The Unix command to create a link is


For example, if your Dropbox folder was in /local/scratch/public/CRSID-dropbox/Dropbox one of the commands below would work.

# For personal accounts
ln -s /local/scratch/public/CRSID-dropbox/Dropbox ~/Dropbox

# For University Dropbox Business accounts
ln -s "/local/scratch/public/CRSID-dropbox/Dropbox (Cambridge University)" ~/Dropbox

Resetting or shutting down Dropbox

To reset Dropbox prior to reconfiguring it, or to prevent it popping up every time you log in, use the local command reset-dropbox which kills all dropbox processes and removes the file .dropbox-loc which stores the location of your Dropbox folder. To save disk space, you may wish to move or delete your Dropbox folder after running this command.


If Dropbox is popping up messages telling you to move your Dropbox to a supported location you almost certainly have your Dropbox folder on networked storage. Type reset-dropbox and run Dropbox again to move it to scratch space.

Like any software, Dropbox can occasionally get confused if it is upgraded while someone is running it. If your Dropbox is acting up or has been configured incorrectly, try these steps in order before emailing help@maths. After each step, start Dropbox again.

  1. Quit and restart Dropbox. If the Dropbox icon is visible, right-click it and select "Quit Dropbox". Type killall dropbox to terminate any stray Dropbox processes.
  2. If you have manually edited the file .dropbox-loc containing the location of your Dropbox directory, ensure that it does not include "Dropbox" or "Dropbox (Cambridge University)" at the end. E.g. to keep your Dropbox in the standard scratch area, .dropbox-loc should contain only /local/scratch/public/CRSID-dropbox.
  3. Type reset-dropbox to remove the local config file .dropbox-loc. This will allow you to relocate your Dropbox folder to scratch space.
  4. If you are still unable to run Dropbox, type reset-dropbox again and then cd to /local/scratch/public/CRSID-dropbox and delete the directories .dropbox and .dropbox-dist
  5. If dropbox is not visible in the panel, but attempting to start it from the Applications menu does not work, you may wish to try, in a terminal window:
    dropbox stop

    And then you should be able to start Dropbox from the Applications menu.

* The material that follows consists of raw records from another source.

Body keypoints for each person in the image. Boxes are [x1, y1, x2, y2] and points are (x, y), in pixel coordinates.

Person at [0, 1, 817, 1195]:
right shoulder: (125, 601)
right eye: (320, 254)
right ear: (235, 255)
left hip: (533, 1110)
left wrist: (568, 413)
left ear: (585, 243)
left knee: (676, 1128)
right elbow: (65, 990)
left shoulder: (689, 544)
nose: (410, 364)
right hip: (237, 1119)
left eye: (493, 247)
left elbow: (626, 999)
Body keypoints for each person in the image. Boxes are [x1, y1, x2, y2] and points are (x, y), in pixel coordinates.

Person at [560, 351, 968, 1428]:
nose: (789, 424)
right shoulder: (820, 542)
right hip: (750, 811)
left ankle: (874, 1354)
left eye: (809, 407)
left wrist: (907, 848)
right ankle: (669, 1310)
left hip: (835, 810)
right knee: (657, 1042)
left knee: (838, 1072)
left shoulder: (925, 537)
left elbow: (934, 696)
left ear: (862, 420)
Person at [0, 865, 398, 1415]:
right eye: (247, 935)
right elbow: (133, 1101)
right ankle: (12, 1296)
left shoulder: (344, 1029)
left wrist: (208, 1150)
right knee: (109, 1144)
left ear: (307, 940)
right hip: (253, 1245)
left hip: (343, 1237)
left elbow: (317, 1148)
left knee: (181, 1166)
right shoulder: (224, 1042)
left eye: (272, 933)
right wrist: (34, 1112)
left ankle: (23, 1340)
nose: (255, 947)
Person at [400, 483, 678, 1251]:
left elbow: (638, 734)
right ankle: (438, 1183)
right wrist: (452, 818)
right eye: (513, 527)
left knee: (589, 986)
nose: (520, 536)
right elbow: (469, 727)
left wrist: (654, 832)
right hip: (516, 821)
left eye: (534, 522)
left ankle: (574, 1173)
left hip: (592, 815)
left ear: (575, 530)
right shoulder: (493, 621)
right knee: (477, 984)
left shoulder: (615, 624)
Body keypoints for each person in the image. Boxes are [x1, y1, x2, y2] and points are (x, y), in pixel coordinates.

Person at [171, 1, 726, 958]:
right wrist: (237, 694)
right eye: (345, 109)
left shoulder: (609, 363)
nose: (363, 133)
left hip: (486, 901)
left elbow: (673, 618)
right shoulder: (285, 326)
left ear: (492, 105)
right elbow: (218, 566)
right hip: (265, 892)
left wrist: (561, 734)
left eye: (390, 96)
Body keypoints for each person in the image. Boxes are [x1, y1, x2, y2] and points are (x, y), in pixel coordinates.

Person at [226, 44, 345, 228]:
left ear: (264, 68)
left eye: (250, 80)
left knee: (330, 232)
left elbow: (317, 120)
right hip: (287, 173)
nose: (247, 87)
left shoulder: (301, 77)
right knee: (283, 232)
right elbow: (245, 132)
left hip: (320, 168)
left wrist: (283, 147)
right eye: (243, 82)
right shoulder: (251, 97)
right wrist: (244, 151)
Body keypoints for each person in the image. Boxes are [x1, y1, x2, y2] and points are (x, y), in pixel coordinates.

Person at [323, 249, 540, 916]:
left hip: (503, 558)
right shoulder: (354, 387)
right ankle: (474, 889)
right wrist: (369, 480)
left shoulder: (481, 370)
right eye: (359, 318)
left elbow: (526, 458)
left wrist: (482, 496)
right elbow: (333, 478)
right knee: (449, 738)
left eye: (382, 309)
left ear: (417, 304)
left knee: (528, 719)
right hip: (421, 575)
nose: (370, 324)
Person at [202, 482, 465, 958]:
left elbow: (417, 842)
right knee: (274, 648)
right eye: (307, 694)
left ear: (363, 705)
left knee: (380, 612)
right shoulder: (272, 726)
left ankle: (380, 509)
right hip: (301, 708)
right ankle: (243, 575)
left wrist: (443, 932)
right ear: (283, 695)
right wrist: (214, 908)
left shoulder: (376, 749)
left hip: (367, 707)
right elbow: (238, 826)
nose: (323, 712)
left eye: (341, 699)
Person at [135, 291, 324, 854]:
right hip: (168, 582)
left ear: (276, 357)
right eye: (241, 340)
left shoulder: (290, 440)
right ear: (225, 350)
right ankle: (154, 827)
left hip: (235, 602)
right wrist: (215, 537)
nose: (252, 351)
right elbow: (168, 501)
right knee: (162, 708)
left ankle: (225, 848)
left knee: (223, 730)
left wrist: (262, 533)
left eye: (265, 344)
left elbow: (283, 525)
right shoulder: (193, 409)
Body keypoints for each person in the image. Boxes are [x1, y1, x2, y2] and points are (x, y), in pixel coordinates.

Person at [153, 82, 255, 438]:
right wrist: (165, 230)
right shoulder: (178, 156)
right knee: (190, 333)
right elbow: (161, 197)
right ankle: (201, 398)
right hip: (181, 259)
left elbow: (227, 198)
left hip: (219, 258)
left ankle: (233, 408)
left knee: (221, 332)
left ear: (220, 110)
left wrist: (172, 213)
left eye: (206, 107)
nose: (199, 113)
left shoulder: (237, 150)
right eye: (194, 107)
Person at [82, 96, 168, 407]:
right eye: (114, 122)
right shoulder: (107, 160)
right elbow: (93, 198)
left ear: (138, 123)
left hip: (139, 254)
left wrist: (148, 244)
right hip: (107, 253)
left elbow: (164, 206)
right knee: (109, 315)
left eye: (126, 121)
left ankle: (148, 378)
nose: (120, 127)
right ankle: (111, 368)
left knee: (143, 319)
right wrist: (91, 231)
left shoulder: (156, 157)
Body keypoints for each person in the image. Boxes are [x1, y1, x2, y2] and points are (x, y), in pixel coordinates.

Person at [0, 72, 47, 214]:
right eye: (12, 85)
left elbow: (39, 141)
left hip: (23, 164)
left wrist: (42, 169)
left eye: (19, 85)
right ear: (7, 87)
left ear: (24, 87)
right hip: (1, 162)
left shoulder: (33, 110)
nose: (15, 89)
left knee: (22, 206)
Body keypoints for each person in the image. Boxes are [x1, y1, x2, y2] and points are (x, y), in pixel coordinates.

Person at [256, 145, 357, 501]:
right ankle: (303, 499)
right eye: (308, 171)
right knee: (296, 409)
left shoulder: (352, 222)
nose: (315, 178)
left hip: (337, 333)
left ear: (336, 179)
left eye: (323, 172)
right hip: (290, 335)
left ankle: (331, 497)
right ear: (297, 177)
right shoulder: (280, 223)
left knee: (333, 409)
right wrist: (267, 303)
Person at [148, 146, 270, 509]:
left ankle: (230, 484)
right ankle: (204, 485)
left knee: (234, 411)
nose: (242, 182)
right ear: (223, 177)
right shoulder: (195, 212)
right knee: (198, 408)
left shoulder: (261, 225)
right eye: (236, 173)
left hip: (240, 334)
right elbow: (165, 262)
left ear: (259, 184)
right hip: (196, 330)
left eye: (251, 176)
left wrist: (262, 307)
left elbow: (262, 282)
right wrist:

Also check for quota / disk space issues. Dropbox itself has a quota on how much space you can use. For a free account this starts at 2GB with a few options to earn more. For a University Dropbox Business account it is effectively unlimited (750TB for the whole University of which only 10% is currently used).

To see where Dropbox keeps its folder, right-click on the Dropbox icon, select Preferences, go to the Sync tab and look under Dropbox Folder Location. If you have reconfigured Dropbox at any time there may be old Dropbox folders in other places. These can safely be deleted.

To check your Maths home directory quota look at the graphical quota applet or type quota at the command line. If you are close to your quota, check where the majority of the disk usage is - Dropbox may not be the cause of the problem. If Dropbox is keeping its folder in your home directory and putting you over quota, reset it with reset-dropbox and delete the Dropbox directory before restarting Dropbox.

To see whether any disks your computer is using are full, type df -h. You can also use this command to check a specific disk e.g. df -h /local/scratch. If a disk is 100% full problems will ensue when attempts are made to write to it (whether by the user or the system).

  • It is normal for CDs/DVDs to be displayed as 100% full.
  • If you notice that a system disk such as /alt/applic is full, there is no need to report it unless it is affecting your work - our monitoring system will alert us.

If your Dropbox is linked to your personal account, you can see how much space you are using by right-clicking the Dropbox icon, but for Dropbox Business accounts this will only show the aggregate usage for the University.